A la fin des années 1980, au pays basque le gouvernement de Vitoria fait face à une industrie régionale sinistrée depuis la crise énergétique de 1978. La situation sociale était désastreuse : 30% de chômeurs en moyenne, 40% à Bilbao. Que faire pour redresser la situation? Le gouvernement régional fit appel à Michael Porter, professeur à la Harvard Business School. Ce dernier tentera un pari extrêmement audacieux à l’époque en pariant sur un système d’entreprises organisées en grappes,  les clusters[1]. Pour cela il s’appuya sur deux atouts, l’esprit de la diaspora basque et le modèle d’organisation coopérative inspiré par le modèle de MCC.

CoopérationMais qu’est ce que cette MMC !? MCC (Mondragon Corporacion Cooperativa), est un complexe coopératif qui regroupe plusieurs milliers d’associés qui travaillent au pays basque espagnol. Ce modèle de coopératives intégrées, très observé dans les pays anglo-saxons depuis l’intérêt porté par Michael Porter à cette organisation industrielle, aura fêté ses cinquante ans en 2005 avec des résultats surprenants[2]. Ses activités pourraient se comparer à celles de Seb ou de Moulinex. MCC est aujourd’hui une grappe d’entreprises que viennent visiter des centaines de visiteurs estomaqués par la réussite de ses 168 coopératives accrochées à la montagne du pays basque espagnol. Une multinationale de petites industries dans les automatismes et l’électroménager – plus connu du grand public par sa filiale Fagor – comprenant des activités dédiées à la recherche et l’éducation, l’agriculture et les services. L’organigramme du groupe organise la solidarité inter-coopérative industrielle, sociale (il n’y a pas de chômage, parce que pas de mise à la porte) et financière entre toutes les entreprises. Enfin la coopérative considère que le « capital » n’est qu’un outil, subordonné à la souveraineté du travail. Cette culture de la solidarité coopérative trouva à s’exercer en 1997 lorsque le coréen Daewoo attaquera le marché espagnol de l’électroménager en cassant les prix, menaçant Fagor dans ses positions commerciales. Ce furent les coopérateurs eux même qui votèrent à une large majorité le gel de leurs rémunérations pour rester compétitifs. Après son rachat de Brandt, la coopérative représentait un ensemble, présent dans six pays sur trois continents, faisant travailler plus de 100 000 employés et ouvriers. Un miracle économique ? Non, un modèle d’organisation d’avenir. C’est ce que constatent les observateurs internationaux plus de vingt ans après la mise en œuvre du plan Porter. Y compris Michael Porter lui-même qui a fait du redressement du Pays Basque le sujet de ses premiers cours à Harvard sur les clusters companies. Cette expérience inspirera une partie de ses thèses sur la Compétitivité des nations, ouvrage où il abordera pour la première fois les fondements de l’économie coopérative.
*-*-*
→ **CONSIGNES DE L'EXERCICE**
Répondez aux questions suivantes à partir du texte sur le redressement industriel du Pays basque.
(a) Quel était le taux de chômage moyen dans la région à la fin des années 1980 ?
(b) Combien de coopératives le groupe MCC regroupe-t-il ?
(c) Quelle entreprise coréenne s'attaqua au marché espagnol de l'électroménager en 1997 ?
Les entrées n'ont aucun rôle à jouer ici.

→ **ENTRÉES FOURNIES**
*-*-*
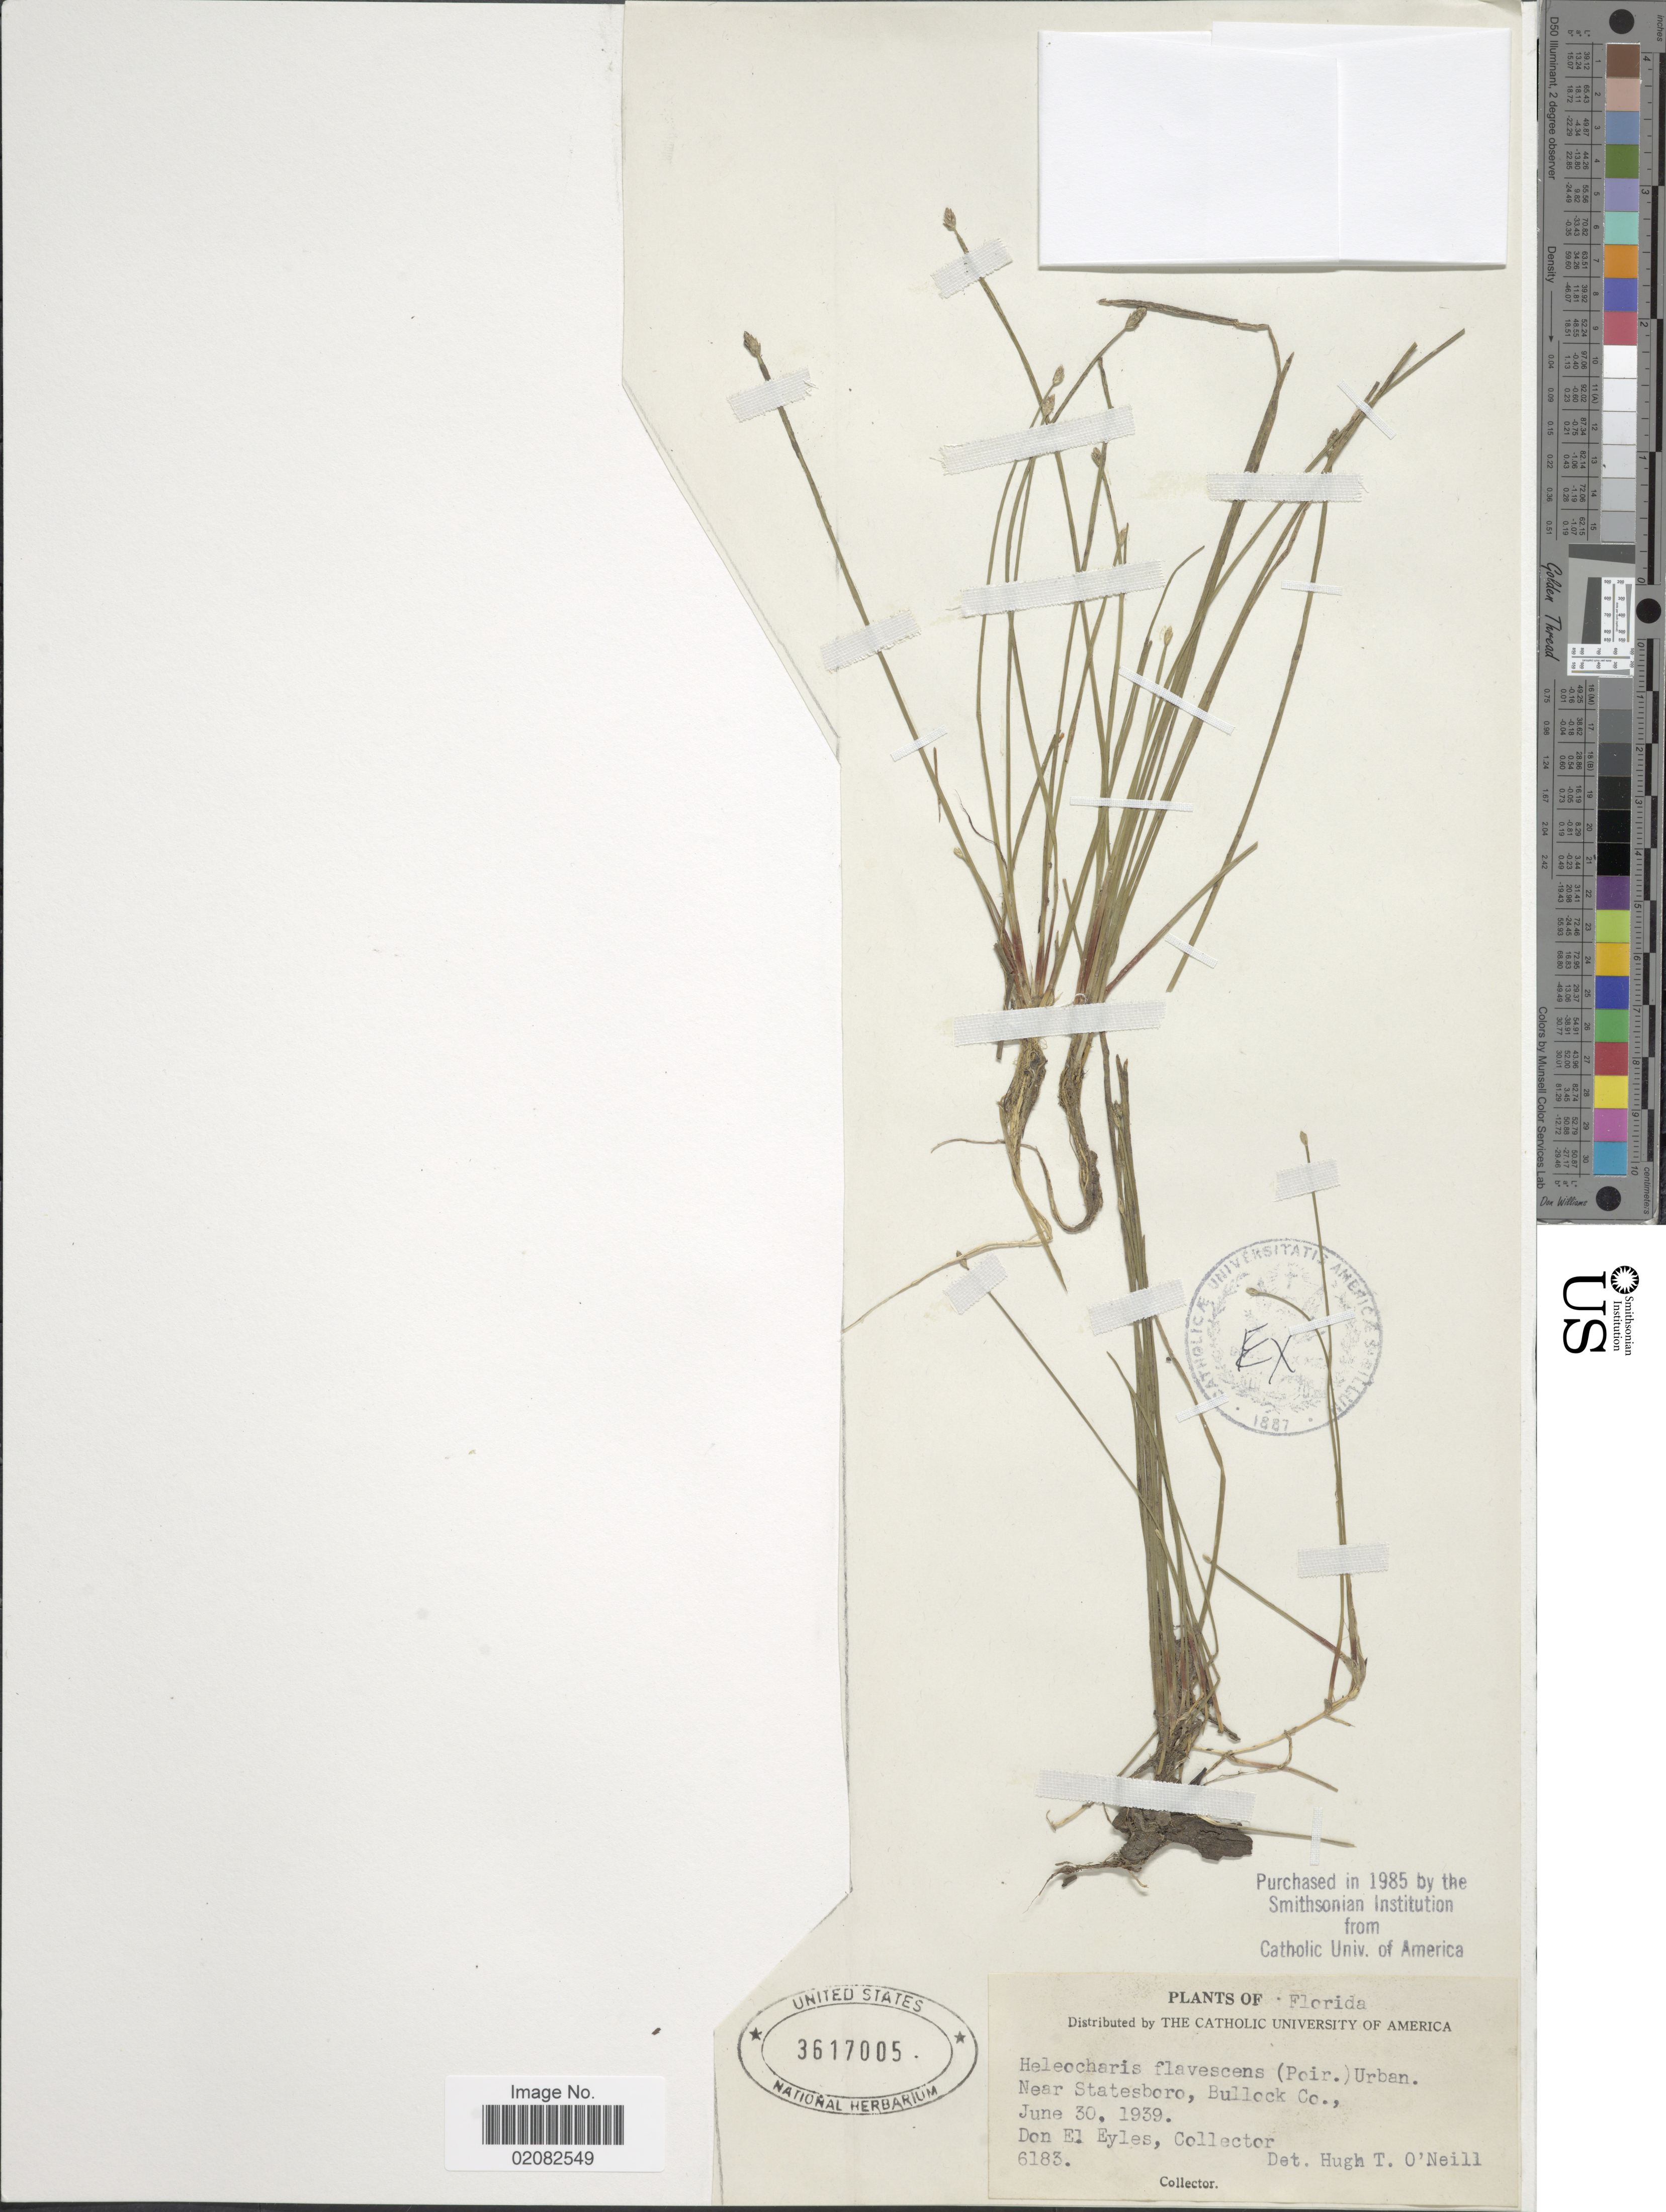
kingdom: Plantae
*-*-*
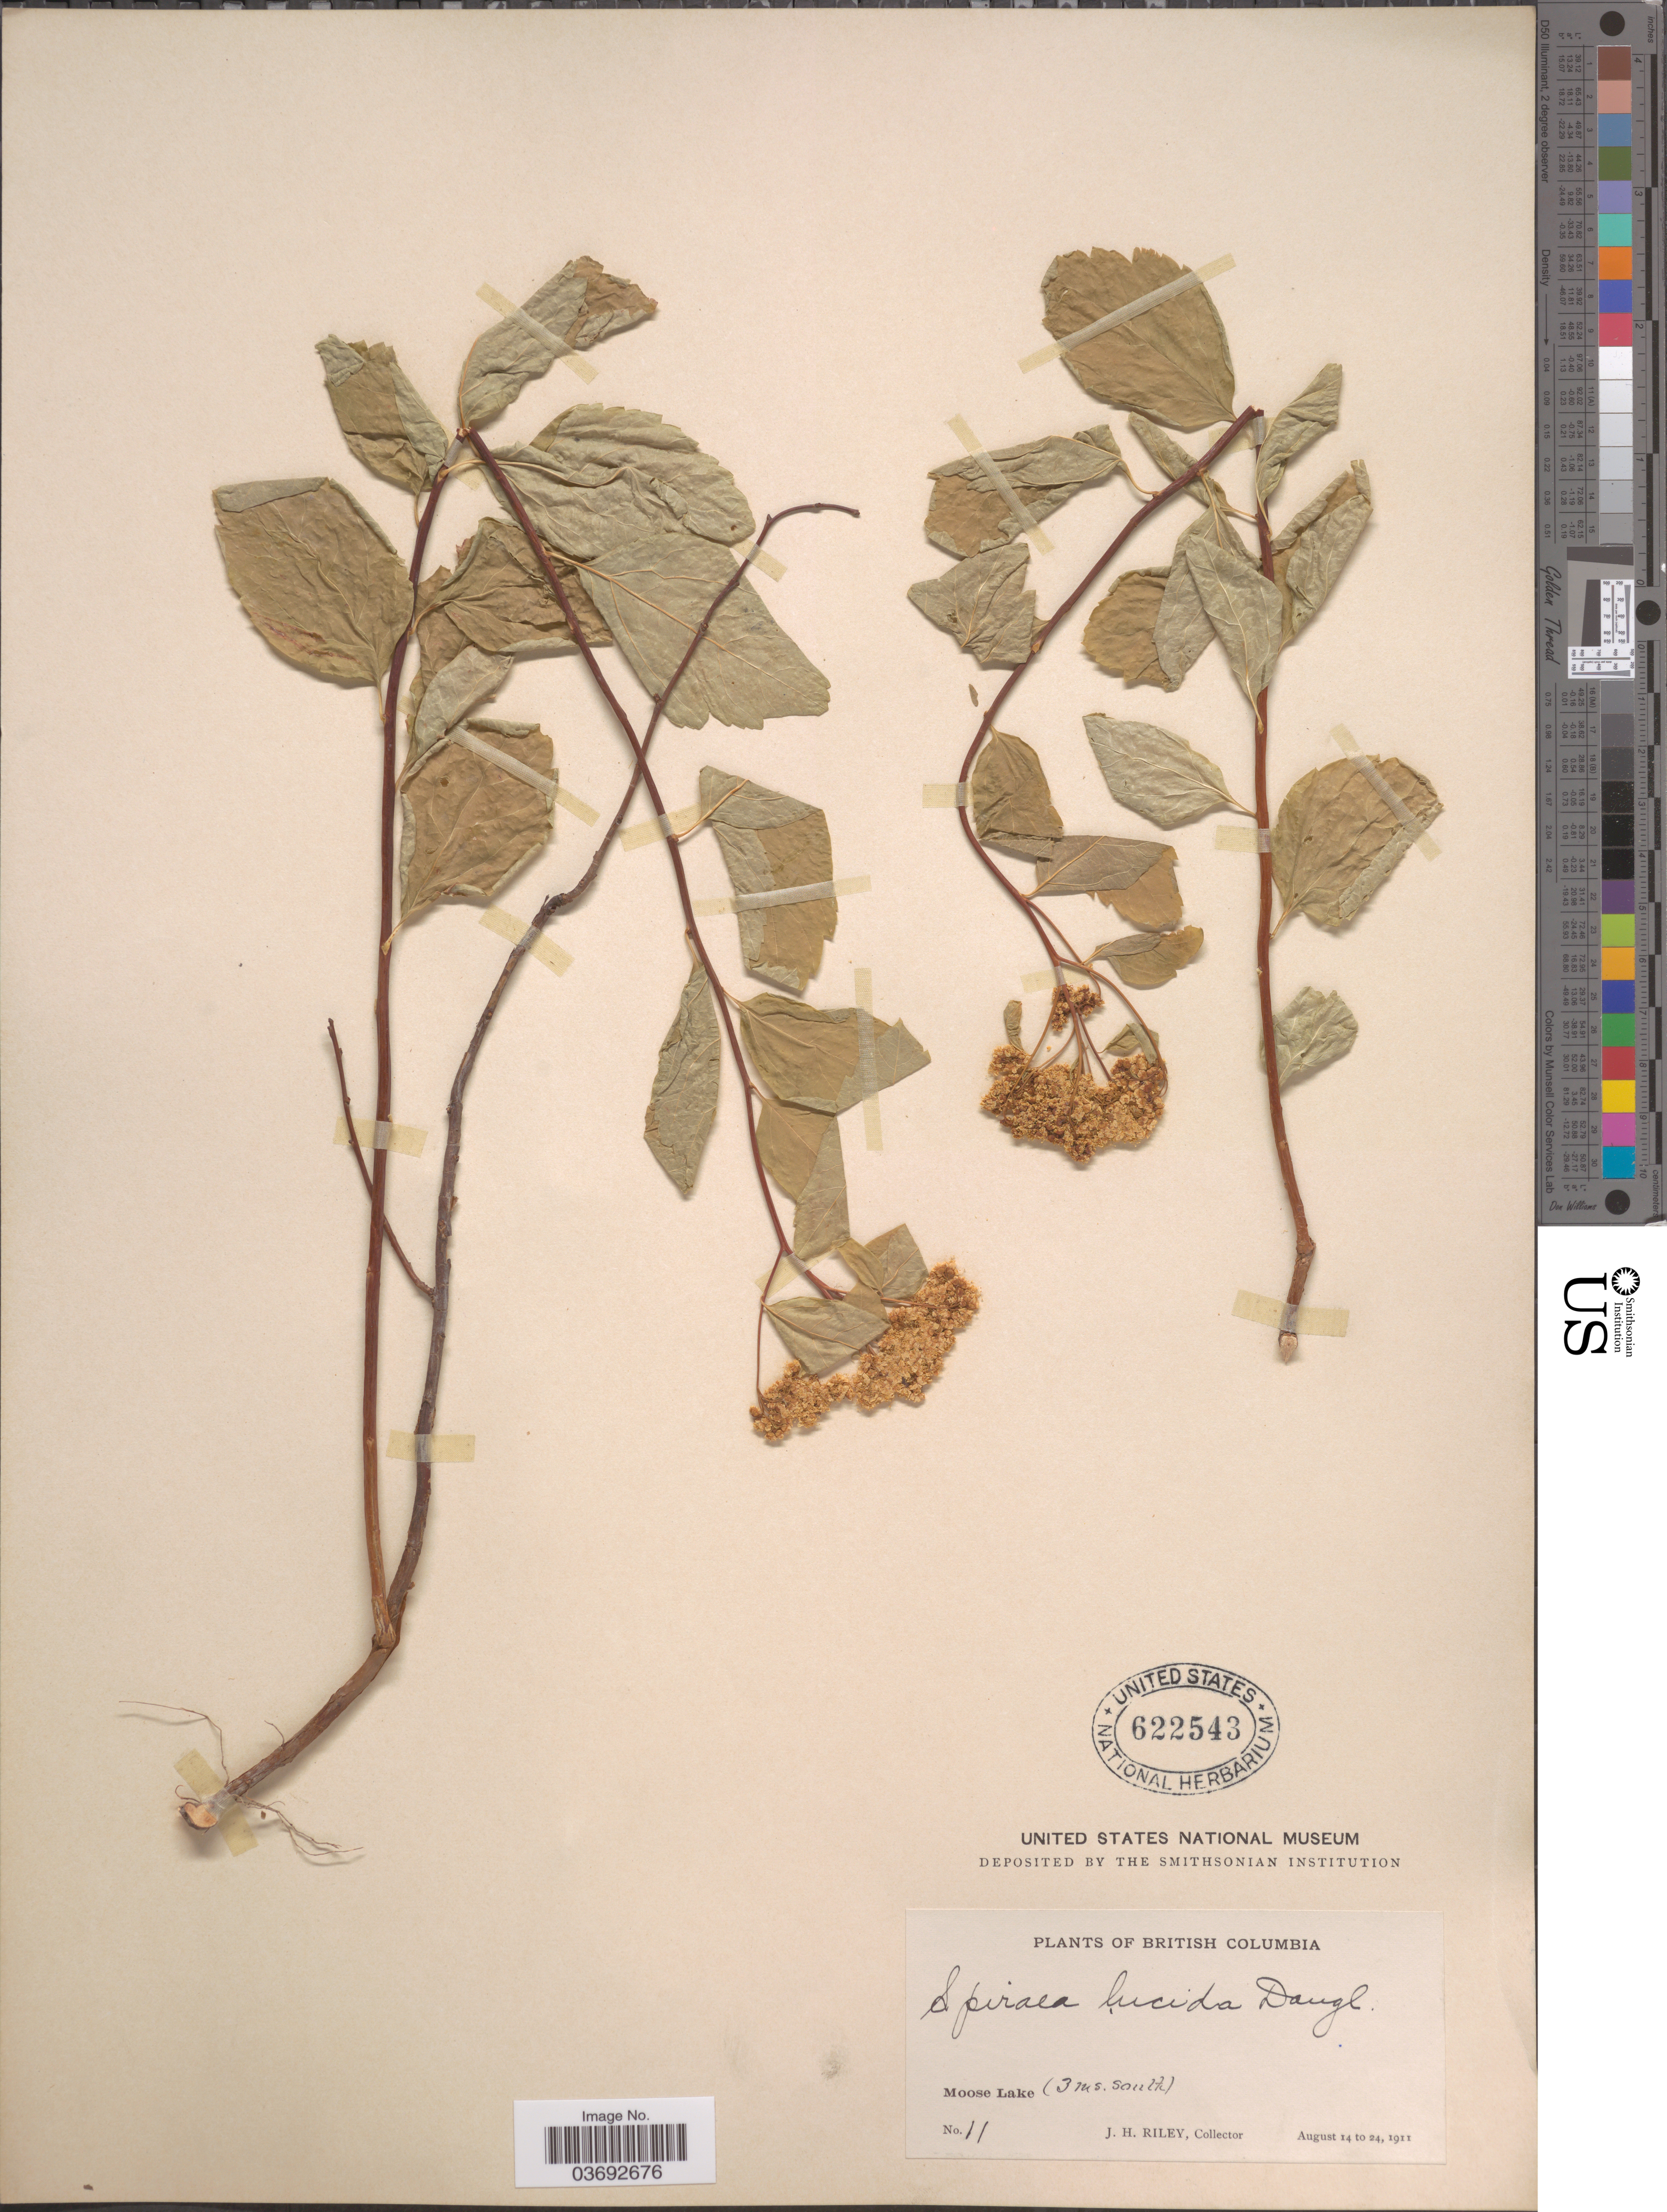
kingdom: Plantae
*-*-*
→ **SOLUTION DU PROBLÈME**
(a) 30 %.
(b) 168.
(c) Daewoo.